* **Excerpted passage**:
=== Begin Enclosure ===
I remembered volunteering in the Arboretum and coming home and crying from fatigue, feeling like my body had been run through a rock-crusher.  But that was different.  Six months of fishing moss out of pots with a plastic fork so carexes could breathe.  They weren't my carexes, and there was no emotional motivation or plot arc to the process, so it wasn't fun the way this was.

 

I remembered volunteering in the Permaculture Farm and coming home and crying from fatigue, again feeling like my body had been run through a rock-crusher.  That was real field work.  Laboring in the squash vines and the manure, back hunched, hands raw, hot sun.  That was what taught me that I didn't actually want to do this in real life, and that one volunteership was plenty.  But that was different too, because it wasn't my own.  I had no reason to care about those squashes.

 

 

I felt an honest DH Lawrence-esque slowness creep into my body. I felt my IQ sink with the slowly drooping sun, as I turned more and more into an animal of the earth, capable only of the most primal understandings of the important things in life. The earth. Plants. Food. Sex. Sleep.  Sentences composed of single one-syllable nouns. What? There was something else? Not in my worldview, there wasn't.

 



 

I kept hoping Itai and Aviv would show up. But they did not. I hoped Aviv would eventually show interest, but I didn't want to force him.

 



 

When the cows lowed in the distance and the swallows were on the wing, I tossed my old faithful scranletter over my shoulder and wended my way toward home, smelling of hay, muck, and the good earth, and ready to tuck in to a trencher of coarse bread and whatever my trusty wench had made.
=== End Enclosure ===
* **Data records**:
=== Begin Enclosure ===
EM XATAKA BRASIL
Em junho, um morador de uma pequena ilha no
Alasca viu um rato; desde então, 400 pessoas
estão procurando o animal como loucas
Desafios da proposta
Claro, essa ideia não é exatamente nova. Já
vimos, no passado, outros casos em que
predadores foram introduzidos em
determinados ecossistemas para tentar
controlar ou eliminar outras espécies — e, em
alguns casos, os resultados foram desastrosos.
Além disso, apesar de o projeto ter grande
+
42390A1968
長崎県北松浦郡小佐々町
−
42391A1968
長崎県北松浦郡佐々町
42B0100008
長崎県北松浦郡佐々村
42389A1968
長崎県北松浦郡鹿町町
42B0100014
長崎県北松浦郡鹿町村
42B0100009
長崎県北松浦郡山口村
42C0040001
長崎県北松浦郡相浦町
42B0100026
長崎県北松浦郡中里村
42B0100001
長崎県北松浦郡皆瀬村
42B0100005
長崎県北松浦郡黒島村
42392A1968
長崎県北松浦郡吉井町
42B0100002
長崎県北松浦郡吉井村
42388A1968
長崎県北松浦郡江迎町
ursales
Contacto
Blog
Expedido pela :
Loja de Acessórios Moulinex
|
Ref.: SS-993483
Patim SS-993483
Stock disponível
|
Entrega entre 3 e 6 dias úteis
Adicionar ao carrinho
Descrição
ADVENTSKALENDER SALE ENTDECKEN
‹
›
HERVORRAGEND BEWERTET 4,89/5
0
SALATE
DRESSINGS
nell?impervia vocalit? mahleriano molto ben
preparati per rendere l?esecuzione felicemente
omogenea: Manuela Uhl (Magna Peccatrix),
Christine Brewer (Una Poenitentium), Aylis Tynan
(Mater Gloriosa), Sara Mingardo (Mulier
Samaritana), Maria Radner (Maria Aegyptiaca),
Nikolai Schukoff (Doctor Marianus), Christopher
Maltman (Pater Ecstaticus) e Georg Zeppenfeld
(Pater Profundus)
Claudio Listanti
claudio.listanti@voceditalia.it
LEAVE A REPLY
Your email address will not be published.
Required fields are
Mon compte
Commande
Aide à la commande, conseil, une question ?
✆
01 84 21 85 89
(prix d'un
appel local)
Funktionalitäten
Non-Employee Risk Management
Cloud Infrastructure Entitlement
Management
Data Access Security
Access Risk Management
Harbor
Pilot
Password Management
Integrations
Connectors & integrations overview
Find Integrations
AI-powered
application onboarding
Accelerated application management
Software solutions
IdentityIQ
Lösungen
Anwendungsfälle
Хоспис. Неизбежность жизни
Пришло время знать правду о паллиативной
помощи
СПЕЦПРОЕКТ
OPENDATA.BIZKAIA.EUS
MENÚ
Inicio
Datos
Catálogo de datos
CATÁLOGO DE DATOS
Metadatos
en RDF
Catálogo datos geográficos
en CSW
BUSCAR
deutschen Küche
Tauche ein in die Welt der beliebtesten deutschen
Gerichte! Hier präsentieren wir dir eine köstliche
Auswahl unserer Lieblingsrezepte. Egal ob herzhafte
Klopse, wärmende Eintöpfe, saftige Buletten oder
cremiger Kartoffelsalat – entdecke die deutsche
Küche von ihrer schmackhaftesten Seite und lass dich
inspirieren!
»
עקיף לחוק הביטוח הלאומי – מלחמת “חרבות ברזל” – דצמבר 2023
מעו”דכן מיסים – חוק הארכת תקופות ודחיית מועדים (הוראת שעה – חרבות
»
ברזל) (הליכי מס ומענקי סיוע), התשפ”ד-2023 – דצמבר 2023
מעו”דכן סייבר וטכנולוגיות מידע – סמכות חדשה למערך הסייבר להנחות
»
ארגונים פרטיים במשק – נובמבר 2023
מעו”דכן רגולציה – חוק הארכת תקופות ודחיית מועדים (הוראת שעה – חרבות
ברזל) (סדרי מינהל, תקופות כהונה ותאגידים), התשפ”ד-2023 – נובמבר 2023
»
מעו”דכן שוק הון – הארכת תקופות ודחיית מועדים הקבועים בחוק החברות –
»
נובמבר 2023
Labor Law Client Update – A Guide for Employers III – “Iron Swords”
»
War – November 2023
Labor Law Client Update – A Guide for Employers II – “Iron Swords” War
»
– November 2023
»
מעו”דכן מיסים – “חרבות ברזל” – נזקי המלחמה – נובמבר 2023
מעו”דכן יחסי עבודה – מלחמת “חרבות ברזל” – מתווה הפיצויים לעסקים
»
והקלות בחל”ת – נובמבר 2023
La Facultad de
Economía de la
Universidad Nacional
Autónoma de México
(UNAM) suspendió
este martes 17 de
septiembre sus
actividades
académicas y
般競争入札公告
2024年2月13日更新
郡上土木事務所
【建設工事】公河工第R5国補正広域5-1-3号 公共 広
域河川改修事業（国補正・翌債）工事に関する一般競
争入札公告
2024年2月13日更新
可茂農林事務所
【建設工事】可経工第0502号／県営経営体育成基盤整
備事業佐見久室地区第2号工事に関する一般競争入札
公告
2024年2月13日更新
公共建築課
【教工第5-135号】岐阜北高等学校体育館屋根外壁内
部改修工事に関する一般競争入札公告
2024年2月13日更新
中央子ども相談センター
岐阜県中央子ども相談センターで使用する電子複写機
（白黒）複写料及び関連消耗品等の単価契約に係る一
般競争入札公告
=== End Enclosure ===
* **Tasks to perform**:
a. Please copy the garden-work passage word for word, from "I remembered volunteering in the Permaculture" up to and including "worldview, there wasn't.".
b. Shorten the paragraph of the garden-work passage beginning "I remembered volunteering in the Permaculture Farm" and keep its main facts.
You won't need the lines for this.

* **Results in order**:
a.
I remembered volunteering in the Permaculture Farm and coming home and crying from fatigue, again feeling like my body had been run through a rock-crusher.  That was real field work.  Laboring in the squash vines and the manure, back hunched, hands raw, hot sun.  That was what taught me that I didn't actually want to do this in real life, and that one volunteership was plenty.  But that was different too, because it wasn't my own.  I had no reason to care about those squashes.

 

 

I felt an honest DH Lawrence-esque slowness creep into my body. I felt my IQ sink with the slowly drooping sun, as I turned more and more into an animal of the earth, capable only of the most primal understandings of the important things in life. The earth. Plants. Food. Sex. Sleep.  Sentences composed of single one-syllable nouns. What? There was something else? Not in my worldview, there wasn't.

b. Volunteering at the Permaculture Farm left me crying from fatigue, as if run through a rock-crusher. It was real field work in squash vines and manure, hunched over with raw hands under a hot sun. It taught me I didn't want to do this in real life and that one volunteership was plenty. It was different, though, because it wasn't my own, so I had no reason to care about those squashes.